IoTwww.siliconrepublic.com10 марта 2021

E-denderry: Offaly town gets smart tech to monitor parking, litter, air

In a first for Ireland, IoT tech is being deployed around the town to help manage public services.

The town of Edenderry in Co Offaly is embracing smart technology to help manage parking, litter, air quality and building energy use.

It is part of the E-denderry project launched by Offaly County Council and wireless infrastructure provider Cellnex. This aims to provide a model for how other towns can use internet of things (IoT) technology in the delivery of public services.

Cellnex has deployed sensors and monitoring devices around the town using low-power wide-area (LoRaWAN) tech. It said that this will help the local council better monitor services such as parking and litter collection.

“E-denderry shows the potential for the internet of things to measure and manage our built and natural environment,” said Minister for Environment, Climate and Communications Eamon Ryan, TD.

“I look forward to seeing the data gathered in these projects, and considering how we might employ this technology throughout the country.”

Repositioning the town with tech

The E-denderry project is the first of its kind in Ireland and has focused on four key areas to date.

Sensors are being used for parking space monitoring, to ensure appropriate use of loading bays, wheelchair spaces and EV charging points.

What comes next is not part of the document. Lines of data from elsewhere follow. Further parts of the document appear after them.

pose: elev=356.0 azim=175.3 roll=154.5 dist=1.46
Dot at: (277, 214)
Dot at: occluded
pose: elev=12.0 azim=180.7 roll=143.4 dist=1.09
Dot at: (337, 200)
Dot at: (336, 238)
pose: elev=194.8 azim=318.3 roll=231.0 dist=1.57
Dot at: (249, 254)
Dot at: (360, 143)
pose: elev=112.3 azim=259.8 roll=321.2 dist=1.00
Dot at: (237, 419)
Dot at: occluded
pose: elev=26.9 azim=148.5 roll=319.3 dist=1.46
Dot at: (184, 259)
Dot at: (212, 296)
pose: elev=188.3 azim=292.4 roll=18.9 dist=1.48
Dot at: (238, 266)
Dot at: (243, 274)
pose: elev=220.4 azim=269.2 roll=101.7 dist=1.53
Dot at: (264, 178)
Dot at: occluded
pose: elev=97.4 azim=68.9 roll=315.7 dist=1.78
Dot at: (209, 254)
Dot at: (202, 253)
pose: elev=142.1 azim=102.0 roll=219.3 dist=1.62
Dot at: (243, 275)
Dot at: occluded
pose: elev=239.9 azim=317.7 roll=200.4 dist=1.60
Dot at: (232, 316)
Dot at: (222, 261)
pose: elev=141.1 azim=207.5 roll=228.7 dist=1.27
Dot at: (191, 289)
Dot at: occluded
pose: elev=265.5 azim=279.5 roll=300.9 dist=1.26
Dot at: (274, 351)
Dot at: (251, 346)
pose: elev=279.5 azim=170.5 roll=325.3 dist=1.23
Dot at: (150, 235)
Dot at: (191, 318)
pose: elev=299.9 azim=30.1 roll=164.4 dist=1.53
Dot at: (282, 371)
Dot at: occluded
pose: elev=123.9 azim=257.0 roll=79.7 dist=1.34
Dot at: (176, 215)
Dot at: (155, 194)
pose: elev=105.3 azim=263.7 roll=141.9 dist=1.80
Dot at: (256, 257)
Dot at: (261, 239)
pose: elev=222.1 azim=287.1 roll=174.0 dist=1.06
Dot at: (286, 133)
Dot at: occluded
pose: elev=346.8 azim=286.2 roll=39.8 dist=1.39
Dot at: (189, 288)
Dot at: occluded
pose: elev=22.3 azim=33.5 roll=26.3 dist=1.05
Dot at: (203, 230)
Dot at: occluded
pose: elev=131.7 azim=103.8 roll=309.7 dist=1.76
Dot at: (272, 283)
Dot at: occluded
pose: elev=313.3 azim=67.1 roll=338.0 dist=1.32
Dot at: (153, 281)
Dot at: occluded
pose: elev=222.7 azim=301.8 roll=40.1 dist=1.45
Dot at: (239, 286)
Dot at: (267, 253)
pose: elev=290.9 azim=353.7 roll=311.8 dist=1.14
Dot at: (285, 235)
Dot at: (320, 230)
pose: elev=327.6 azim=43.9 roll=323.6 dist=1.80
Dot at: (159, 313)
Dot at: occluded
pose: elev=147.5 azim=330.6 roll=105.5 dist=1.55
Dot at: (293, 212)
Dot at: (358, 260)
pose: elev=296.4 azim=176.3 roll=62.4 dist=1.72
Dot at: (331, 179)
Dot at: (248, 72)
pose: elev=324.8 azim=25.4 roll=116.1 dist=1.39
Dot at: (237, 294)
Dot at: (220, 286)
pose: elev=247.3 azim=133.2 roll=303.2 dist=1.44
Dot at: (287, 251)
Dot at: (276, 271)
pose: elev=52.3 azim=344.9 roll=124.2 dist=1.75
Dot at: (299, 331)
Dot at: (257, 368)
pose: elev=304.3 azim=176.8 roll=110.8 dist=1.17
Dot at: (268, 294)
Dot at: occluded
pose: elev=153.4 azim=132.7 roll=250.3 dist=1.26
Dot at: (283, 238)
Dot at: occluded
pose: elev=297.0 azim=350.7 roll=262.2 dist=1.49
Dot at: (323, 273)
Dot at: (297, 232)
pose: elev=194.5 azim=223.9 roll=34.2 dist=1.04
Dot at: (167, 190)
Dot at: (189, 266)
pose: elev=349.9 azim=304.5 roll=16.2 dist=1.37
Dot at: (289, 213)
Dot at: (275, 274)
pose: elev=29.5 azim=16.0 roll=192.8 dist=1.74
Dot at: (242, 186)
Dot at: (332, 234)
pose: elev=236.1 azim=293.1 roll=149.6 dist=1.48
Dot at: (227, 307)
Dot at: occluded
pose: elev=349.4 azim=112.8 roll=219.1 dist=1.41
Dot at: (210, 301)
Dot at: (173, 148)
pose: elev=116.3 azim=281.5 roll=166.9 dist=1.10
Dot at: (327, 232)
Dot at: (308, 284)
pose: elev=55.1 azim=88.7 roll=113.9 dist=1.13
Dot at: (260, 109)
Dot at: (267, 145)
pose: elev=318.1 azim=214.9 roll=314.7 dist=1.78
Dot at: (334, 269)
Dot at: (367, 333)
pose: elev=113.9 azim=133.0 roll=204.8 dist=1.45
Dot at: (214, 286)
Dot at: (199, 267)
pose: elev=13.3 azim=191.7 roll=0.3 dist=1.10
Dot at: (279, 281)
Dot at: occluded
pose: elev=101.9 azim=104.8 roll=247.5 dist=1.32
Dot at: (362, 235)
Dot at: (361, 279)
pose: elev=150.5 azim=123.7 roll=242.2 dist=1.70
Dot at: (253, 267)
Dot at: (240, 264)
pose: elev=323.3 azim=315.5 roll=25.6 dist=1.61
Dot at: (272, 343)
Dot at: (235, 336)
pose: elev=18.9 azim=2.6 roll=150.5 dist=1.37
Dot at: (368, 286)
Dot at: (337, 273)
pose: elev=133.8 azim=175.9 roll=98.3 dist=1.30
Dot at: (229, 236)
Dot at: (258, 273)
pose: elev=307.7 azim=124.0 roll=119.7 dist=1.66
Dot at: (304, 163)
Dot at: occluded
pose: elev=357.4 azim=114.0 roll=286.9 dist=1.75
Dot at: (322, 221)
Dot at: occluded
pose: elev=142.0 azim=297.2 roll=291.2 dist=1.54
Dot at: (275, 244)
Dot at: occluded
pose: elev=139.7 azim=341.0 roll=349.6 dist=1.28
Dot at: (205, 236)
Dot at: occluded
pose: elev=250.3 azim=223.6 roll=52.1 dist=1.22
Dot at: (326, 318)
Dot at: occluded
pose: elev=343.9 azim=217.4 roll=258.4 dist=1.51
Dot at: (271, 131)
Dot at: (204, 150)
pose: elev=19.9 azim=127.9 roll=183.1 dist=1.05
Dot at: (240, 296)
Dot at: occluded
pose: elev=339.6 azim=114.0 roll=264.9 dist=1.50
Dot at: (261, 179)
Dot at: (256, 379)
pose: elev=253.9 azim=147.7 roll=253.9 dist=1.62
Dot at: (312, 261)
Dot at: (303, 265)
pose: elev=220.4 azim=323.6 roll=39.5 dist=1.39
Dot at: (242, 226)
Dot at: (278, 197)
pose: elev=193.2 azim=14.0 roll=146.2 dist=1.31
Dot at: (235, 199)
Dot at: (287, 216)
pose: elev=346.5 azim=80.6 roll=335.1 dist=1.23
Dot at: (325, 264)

Sensors are also being used to measure how full public litter bins are and when they need emptying.

Sensors throughout the town will provide real-time monitoring of air quality and pollution levels, assisted by the EPA, and new building management systems will be used to remotely monitor energy use, access, lighting and smoke alarms at Edenderry Municipal District offices and at the town’s Community Cabin.

“We are delighted Cellnex chose Edenderry as the location from which to showcase the cutting edge of IoT activities in Ireland,” said Sharon Kennedy of Offaly Council Council.

“[With] the various economic and community challenges experienced in the county in the past year, it’s vital that we explore ways to ensure the town repositions itself to adapt and thrive in an environment where technology and remote working will support exciting new opportunities.”

Paul Delaney, sales director at Cellnex Ireland, described the E-denderry project as “a showcase for what can be delivered” and said the company hopes to extend the partnership into new areas.

“LoRaWAN and IoT may sound complicated, but in simple terms they provide a low-cost and easy-to-maintain way of leveraging the benefits of connectivity to the internet in a range of everyday uses and devices.”

Spanish wireless telecoms infrastructure company Cellnex entered the Irish market in 2019 after it acquired Dublin-based Cignal in a €210m deal. Late last year, the company announced it would launch a new IoT network in Ireland based on LoRaWAN tech, to enable applications for industry 4.0, smart city tools, smart parking, utility monitoring and environmental management.